**Page text:**
*-*-*

= Fred Rosner =

American medical academic (1935–2024)

Fred Rosner (October 3, 1935 – July 2024) was an American professor of medicine at Mount Sinai School of Medicine and the director of the Department of Medicine at Queens Hospital Center. He was also the chairman of the Medical Ethics Committee of the State of New York. He was, moreover, an expert on Jewish medical ethics and on the medical writings of Moses Maimonides.

==Life and career==
Rosner was born in Berlin, Germany, where, at the age of three, he and his brother were on the last of the Kindertransport boats to the United Kingdom. After the end of the Second World War, Rosner immigrated to the United States and went to Yeshiva University High School for Boys and then Yeshiva University. He qualified as an MD at the Albert Einstein College of Medicine, with the first graduating class in 1959.

He was a diplomate of the American Board of Internal Medicine and was board certified in his specialty of hematology. Among his many awards are the American Medical Association's Isaac Hays, MD, and John Bell, MD, Award for Leadership in Ethics and Professionalism; the Bernard Revel Memorial Award from the Yeshiva College Alumni Association for Distinguished Achievement in the Arts & Sciences; and the Lawrence D. Redway Award for Excellence in Medical Writing from the Medical Society of New York.

Rosner published eight books on Jewish medical ethics, including Modern Medicine and Jewish Ethics (Ktav, 1991); Medicine and Jewish Law I, II and III (Jason Aronson, 1990 and 1993); Pioneers in Jewish Medical Ethics (Jason Aronson, 1997); and Biomedical Ethics and Jewish Law (Ktav, 2001). He also translated Avraham Steinberg's seven-volume Encyclopedia Hilchatit Refuit from Hebrew into English as the Encyclopedia of Jewish Medical Ethics.

*-*-*

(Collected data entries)
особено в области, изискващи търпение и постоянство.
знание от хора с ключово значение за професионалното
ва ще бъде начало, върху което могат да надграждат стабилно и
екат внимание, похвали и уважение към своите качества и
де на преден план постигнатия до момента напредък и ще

*-*-*

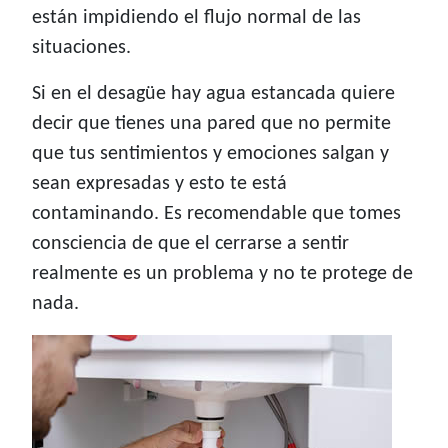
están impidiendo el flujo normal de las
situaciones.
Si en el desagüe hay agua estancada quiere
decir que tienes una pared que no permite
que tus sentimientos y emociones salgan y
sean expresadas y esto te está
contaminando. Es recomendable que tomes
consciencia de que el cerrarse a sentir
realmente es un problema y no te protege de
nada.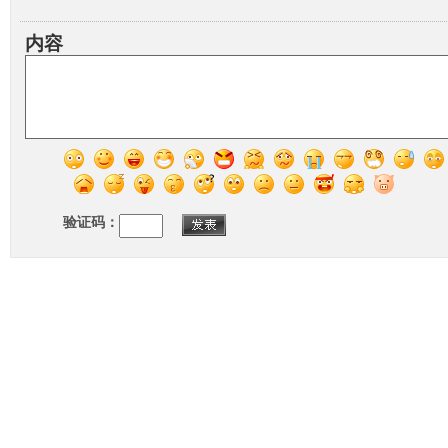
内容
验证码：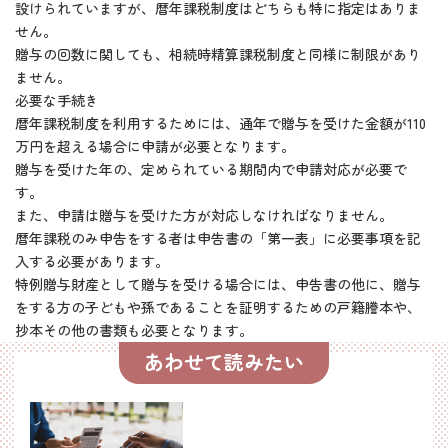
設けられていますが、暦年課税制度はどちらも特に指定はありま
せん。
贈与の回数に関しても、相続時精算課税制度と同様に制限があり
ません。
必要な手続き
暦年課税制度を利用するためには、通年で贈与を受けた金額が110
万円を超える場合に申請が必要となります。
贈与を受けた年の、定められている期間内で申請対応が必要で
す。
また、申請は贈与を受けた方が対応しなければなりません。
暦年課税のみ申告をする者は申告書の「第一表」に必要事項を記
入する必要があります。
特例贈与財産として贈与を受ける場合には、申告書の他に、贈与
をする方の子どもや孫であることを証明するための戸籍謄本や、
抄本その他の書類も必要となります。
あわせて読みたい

*-*-*

**Problem set:**
A - Can you sum up the article on Fred Rosner in two sentences?
B - Would you extend the article on Fred Rosner, picking up after its final sentence about the Encyclopedia of Jewish Medical Ethics?
You can leave the lines in the collected data entries aside.

**Numbered answers:**
A - Fred Rosner (1935–2024) was an American professor of medicine at Mount Sinai School of Medicine and director of the Department of Medicine at Queens Hospital Center, as well as an expert on Jewish medical ethics and the medical writings of Moses Maimonides. Born in Berlin and sent to the United Kingdom on the last of the Kindertransport boats, he later immigrated to the United States, earned his MD at the Albert Einstein College of Medicine in 1959, won many awards, and published eight books on Jewish medical ethics.

B -
His other books include: an English translation of Julius Preuss's classic reference work Biblical and Talmudic Medicine (reprinted in 1993) and the Encyclopedia of Medicine in the Bible and the Talmud (Jason Aronson, 2000). He is also the translator and editor of Moses Maimonides' Medical Writings (seven volumes published by the Maimonides Research Institute, Haifa), A Medical Encyclopedia of Moses Maimonides (Jason Aronson, 1998), and The Medical Legacy of Moses Maimonides (Ktav, 1998). Dr. Rosner was recognized as an authority on this giant of Jewish thought and medieval medicine.

He also published almost 800 articles and thirty-nine chapters in books on all aspects of Jewish medical ethics and Jewish medical history, and on many other topics, including haematology, leukemia, anaemia, immunology, and general medicine.

Rosner was an internationally known authority on medical ethics, having lectured widely on Jewish medical ethics throughout USA, and served as visiting professor or lecturer in Israel, England, France, Germany, Mexico, Canada, the Netherlands, South Africa, New Zealand and Australia. He died in July 2024, at the age of 88.

== Personal life ==
Rosner married Saranne Rosner and had four children: Rabbi Shalom Rosner, Mitch Rosner, Aviva Taragin, and Miriam Goldberg.